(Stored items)

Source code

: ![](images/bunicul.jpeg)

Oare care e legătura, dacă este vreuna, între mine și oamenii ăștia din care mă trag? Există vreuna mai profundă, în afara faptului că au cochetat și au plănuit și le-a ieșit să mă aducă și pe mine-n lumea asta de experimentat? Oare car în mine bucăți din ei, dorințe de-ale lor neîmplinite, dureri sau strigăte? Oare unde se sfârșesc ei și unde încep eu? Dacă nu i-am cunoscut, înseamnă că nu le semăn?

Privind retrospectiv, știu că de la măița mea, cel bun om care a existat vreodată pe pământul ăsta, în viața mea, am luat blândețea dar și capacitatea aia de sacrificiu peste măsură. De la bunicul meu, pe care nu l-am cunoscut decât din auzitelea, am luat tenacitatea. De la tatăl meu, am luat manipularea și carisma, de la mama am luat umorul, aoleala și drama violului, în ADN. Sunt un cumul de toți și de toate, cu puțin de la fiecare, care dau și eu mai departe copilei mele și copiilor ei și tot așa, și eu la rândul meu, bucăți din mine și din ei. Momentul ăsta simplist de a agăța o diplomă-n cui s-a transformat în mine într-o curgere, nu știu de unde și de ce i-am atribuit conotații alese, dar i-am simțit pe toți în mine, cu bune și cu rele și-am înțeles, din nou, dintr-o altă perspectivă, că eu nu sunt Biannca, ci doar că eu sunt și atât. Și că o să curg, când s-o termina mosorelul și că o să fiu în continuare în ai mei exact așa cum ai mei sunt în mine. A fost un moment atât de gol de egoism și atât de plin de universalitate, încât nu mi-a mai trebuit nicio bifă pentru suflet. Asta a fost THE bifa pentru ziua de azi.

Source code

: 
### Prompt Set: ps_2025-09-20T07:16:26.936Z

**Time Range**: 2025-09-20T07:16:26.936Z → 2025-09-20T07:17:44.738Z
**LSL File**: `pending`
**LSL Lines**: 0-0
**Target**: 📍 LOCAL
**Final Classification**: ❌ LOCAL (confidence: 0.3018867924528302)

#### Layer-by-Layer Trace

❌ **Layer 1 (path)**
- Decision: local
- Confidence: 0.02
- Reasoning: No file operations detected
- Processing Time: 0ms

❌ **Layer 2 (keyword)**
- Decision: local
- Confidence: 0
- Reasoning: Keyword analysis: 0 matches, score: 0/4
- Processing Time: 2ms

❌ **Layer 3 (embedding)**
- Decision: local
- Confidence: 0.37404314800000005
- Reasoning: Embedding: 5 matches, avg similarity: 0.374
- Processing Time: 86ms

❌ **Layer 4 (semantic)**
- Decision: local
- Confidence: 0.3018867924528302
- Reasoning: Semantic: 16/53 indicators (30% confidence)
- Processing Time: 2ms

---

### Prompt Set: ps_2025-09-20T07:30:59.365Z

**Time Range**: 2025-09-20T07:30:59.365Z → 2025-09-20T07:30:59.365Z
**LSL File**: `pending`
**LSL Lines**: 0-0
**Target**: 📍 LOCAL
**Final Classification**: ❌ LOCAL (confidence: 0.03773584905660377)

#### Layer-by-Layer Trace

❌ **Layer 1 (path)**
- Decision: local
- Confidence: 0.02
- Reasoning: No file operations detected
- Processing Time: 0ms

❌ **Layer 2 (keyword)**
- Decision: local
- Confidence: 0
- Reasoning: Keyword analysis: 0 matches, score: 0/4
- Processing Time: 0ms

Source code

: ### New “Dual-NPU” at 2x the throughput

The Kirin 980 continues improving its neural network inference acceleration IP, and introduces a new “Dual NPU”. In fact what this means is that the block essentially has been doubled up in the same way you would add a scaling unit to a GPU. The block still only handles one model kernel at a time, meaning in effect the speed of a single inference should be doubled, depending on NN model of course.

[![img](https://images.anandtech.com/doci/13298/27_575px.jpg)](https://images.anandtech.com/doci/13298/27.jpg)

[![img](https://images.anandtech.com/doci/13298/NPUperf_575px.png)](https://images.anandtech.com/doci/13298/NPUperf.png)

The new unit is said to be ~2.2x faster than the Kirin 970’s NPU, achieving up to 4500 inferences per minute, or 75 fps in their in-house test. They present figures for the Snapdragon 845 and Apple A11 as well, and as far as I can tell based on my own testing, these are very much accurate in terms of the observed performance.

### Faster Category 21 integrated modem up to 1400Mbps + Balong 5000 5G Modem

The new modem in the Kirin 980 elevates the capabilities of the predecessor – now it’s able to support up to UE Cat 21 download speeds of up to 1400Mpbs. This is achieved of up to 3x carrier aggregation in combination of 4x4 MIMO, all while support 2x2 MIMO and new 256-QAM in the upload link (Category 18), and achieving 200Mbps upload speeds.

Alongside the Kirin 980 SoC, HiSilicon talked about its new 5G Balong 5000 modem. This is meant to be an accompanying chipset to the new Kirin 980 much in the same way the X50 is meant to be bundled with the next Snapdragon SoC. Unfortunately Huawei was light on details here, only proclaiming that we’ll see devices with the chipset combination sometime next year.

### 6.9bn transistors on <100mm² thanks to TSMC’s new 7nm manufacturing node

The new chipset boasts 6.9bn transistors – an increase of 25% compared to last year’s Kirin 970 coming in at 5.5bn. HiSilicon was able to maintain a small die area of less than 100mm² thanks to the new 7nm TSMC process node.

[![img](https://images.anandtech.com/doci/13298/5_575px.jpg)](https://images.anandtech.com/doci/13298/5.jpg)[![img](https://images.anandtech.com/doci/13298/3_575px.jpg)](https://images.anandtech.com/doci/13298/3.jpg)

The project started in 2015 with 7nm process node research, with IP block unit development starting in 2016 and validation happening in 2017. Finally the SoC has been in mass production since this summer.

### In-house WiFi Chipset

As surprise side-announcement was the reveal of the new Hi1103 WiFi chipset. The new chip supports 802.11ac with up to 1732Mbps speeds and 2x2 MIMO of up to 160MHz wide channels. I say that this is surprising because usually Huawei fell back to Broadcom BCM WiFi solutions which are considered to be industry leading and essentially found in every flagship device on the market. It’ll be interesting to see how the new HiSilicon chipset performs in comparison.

— ASSIGNMENT —
The lines needed are those in the data above that hold the string "images"; copy each of them.

— OUTPUT OF THE TASK —
: ![](images/bunicul.jpeg)
[![img](https://images.anandtech.com/doci/13298/27_575px.jpg)](https://images.anandtech.com/doci/13298/27.jpg)
[![img](https://images.anandtech.com/doci/13298/NPUperf_575px.png)](https://images.anandtech.com/doci/13298/NPUperf.png)
[![img](https://images.anandtech.com/doci/13298/5_575px.jpg)](https://images.anandtech.com/doci/13298/5.jpg)[![img](https://images.anandtech.com/doci/13298/3_575px.jpg)](https://images.anandtech.com/doci/13298/3.jpg)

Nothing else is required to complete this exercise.